Tuesday, 15 January 2008

A View Across the Pond

Keen readers of The Poliblogs will know that every Tuesday I write the Politics Decoded column at The Wardman Wire. This is rather like a longer version of my daily Late Lunch Briefing post that I write here at the Poliblogs. As a result, there seems little point me doing a Late Lunch Briefing on a Tuesday as you can read all I have to say on British politics on the Wardman Wire.

However, do not be alarmed! Starting today I will be writing my weekly Tuesday column – “A View Across the Pond”. This will be my take on the American election from the safe distance of the UK. I hope you enjoy...

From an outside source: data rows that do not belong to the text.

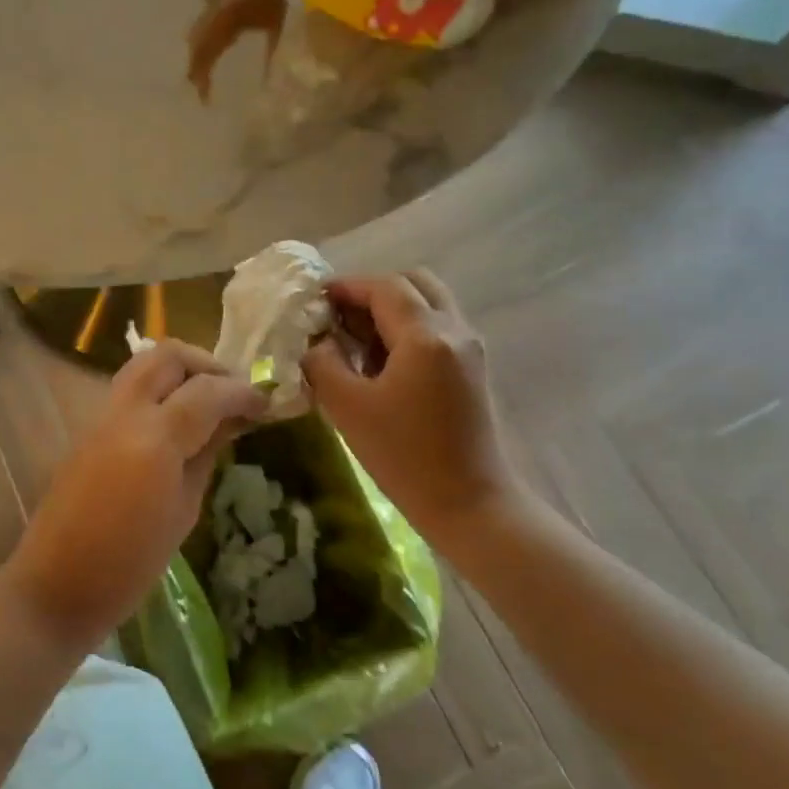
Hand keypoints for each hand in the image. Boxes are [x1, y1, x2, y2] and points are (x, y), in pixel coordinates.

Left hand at [4, 339, 266, 648]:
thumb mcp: (183, 513)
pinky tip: (177, 421)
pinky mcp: (87, 429)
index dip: (242, 392)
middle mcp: (125, 413)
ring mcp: (100, 417)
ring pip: (144, 365)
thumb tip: (228, 423)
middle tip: (232, 392)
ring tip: (208, 403)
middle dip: (206, 364)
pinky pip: (128, 391)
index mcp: (155, 437)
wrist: (56, 585)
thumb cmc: (129, 564)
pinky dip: (159, 390)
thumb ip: (205, 456)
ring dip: (180, 372)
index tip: (266, 402)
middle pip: (167, 355)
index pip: (208, 390)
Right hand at [302, 272, 524, 536]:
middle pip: (414, 283)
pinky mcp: (473, 369)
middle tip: (340, 316)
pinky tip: (382, 362)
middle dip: (373, 291)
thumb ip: (322, 364)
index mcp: (426, 336)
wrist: (470, 504)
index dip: (347, 286)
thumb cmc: (405, 456)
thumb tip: (317, 343)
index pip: (384, 287)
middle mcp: (455, 331)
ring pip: (429, 304)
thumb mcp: (347, 408)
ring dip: (392, 309)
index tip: (316, 300)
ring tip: (357, 340)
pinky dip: (408, 328)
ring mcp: (470, 349)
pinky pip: (438, 328)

There are two things that have struck me most about the US presidential election:

Firstly, it takes them a year to actually get to the polls proper. While in the UK we are usually absolutely fed up with elections after the month of high energy, high profile campaigning, in America it appears to be treated more like a national sport. The media, the public, the candidates love it. They whoop and holler when their preferred candidate enters the room, usually accompanied by some patriotic soundtrack like Bruce Springsteen’s “Born in the USA”. In the UK the closest we got to that was Prescott dancing to D:Ream’s “Things can only get better” or the embarrassing scene of the South coast’s finest granny parade waving Tory and British flags at their annual conference. Like most things, the Americans just like to do things bigger and better than the Brits. Imagine one of prospective PMs got up on stage and started crying like Hilary Clinton did a couple of weeks ago? We’d have laughed them off stage and the thought of voting for them ever again just would not be an option. Yet when an American does it, it just somehow seems ok.

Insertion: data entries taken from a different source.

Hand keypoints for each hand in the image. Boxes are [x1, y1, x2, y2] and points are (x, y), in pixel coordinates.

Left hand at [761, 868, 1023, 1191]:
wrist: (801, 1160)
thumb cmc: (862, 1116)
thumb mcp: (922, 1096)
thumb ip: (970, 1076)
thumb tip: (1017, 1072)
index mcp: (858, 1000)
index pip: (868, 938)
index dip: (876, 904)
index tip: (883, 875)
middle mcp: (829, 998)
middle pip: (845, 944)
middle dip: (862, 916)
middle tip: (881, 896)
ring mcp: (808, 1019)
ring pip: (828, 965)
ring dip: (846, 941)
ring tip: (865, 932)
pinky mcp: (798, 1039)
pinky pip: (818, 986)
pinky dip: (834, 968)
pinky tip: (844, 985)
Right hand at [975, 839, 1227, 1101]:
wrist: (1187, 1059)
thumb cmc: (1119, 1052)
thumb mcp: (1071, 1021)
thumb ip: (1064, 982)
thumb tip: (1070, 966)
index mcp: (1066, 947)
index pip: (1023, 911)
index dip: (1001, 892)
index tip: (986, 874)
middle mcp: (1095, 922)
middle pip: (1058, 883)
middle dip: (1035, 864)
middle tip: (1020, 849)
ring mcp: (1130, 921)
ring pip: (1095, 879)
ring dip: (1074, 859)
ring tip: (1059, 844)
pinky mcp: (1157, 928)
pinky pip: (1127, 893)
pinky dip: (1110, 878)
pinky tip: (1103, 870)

Secondly, it is the candidates themselves. We have Cameron, Brown and Clegg. A public school boy career politician, a Presbyterian economist and another public school boy career politician. The most exciting these three get is that one of them may or may not have dabbled in drugs as a teenager. Big deal. The US on the other hand can boast a Vietnam War veteran who turned down release from a prisoner of war camp for the sake of his men only to be tortured for five years; they have the Brooklyn boy who took on the Mafia and won then went on to become a national hero at 9/11. They have one of the most charismatic men in politics who wants to defy the odds to become the first black president. They have the ordained Southern Baptist minister who is in a rock band called Capitol Offense – and yes, he does support the death penalty. The list goes on. Some are brilliant; some, quite frankly, scare the hell out of me. But as a set of politicians, you have a range of characters all vying to be the most powerful man in the world. It is fascinating to watch, which is probably why it is getting so much coverage in the UK – more so than in previous years.

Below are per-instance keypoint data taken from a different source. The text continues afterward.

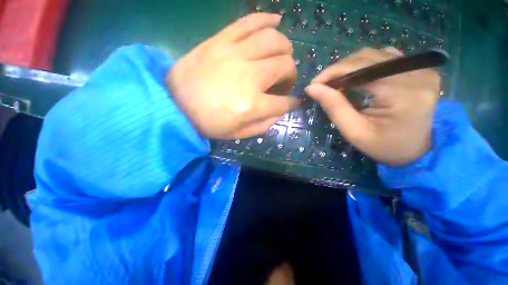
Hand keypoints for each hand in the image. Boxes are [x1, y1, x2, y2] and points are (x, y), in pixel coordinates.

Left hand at [166, 13, 297, 138]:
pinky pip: (249, 22)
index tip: (292, 102)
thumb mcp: (239, 133)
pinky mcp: (220, 40)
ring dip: (284, 48)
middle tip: (284, 81)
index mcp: (251, 105)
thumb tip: (281, 111)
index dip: (292, 103)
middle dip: (291, 75)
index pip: (284, 102)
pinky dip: (267, 19)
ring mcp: (234, 54)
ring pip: (273, 39)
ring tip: (282, 56)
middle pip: (284, 65)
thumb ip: (264, 124)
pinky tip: (276, 21)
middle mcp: (248, 77)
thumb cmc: (208, 123)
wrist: (175, 105)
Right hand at [305, 47, 439, 165]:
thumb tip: (312, 88)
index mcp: (403, 95)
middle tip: (322, 85)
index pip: (361, 71)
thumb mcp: (354, 132)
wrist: (415, 149)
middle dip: (339, 70)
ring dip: (350, 67)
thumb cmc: (383, 146)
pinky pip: (386, 57)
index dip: (333, 73)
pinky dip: (365, 65)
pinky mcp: (420, 68)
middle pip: (367, 59)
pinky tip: (356, 78)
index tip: (313, 84)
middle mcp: (417, 75)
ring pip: (375, 55)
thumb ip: (334, 107)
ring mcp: (422, 69)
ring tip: (336, 82)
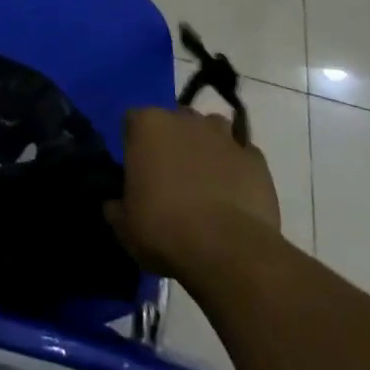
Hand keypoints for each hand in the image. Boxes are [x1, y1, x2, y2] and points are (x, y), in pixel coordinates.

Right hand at [104, 106, 281, 287]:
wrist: (228, 251)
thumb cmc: (164, 230)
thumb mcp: (124, 226)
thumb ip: (115, 207)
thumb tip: (114, 204)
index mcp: (147, 125)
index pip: (133, 121)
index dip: (135, 145)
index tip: (138, 172)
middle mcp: (184, 119)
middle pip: (175, 120)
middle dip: (173, 141)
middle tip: (172, 177)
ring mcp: (224, 136)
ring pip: (212, 129)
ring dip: (207, 147)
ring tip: (206, 182)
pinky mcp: (255, 158)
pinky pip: (242, 155)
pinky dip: (238, 168)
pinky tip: (235, 194)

The question is, while it is great to watch would we really want UK politics to head down the same route? I suspect not. As with Clinton’s tears, the Americans can pull this sort of thing off. We Brits just end up looking like your dad when he’s had a few too many and starts dancing. Kinnock tried it at the Sheffield rally back in 1992 and he was last person to try it for a reason. It was one of the main factors in him losing the election. Can you imagine Brown holding a rally like the Republicans or Democrats have done in Iowa or New Hampshire? His fake smile is creepy enough for me thanks. I am not criticising the American way of doing things – in fact I love the way the Americans do it - I just don’t think it is what we want in the UK.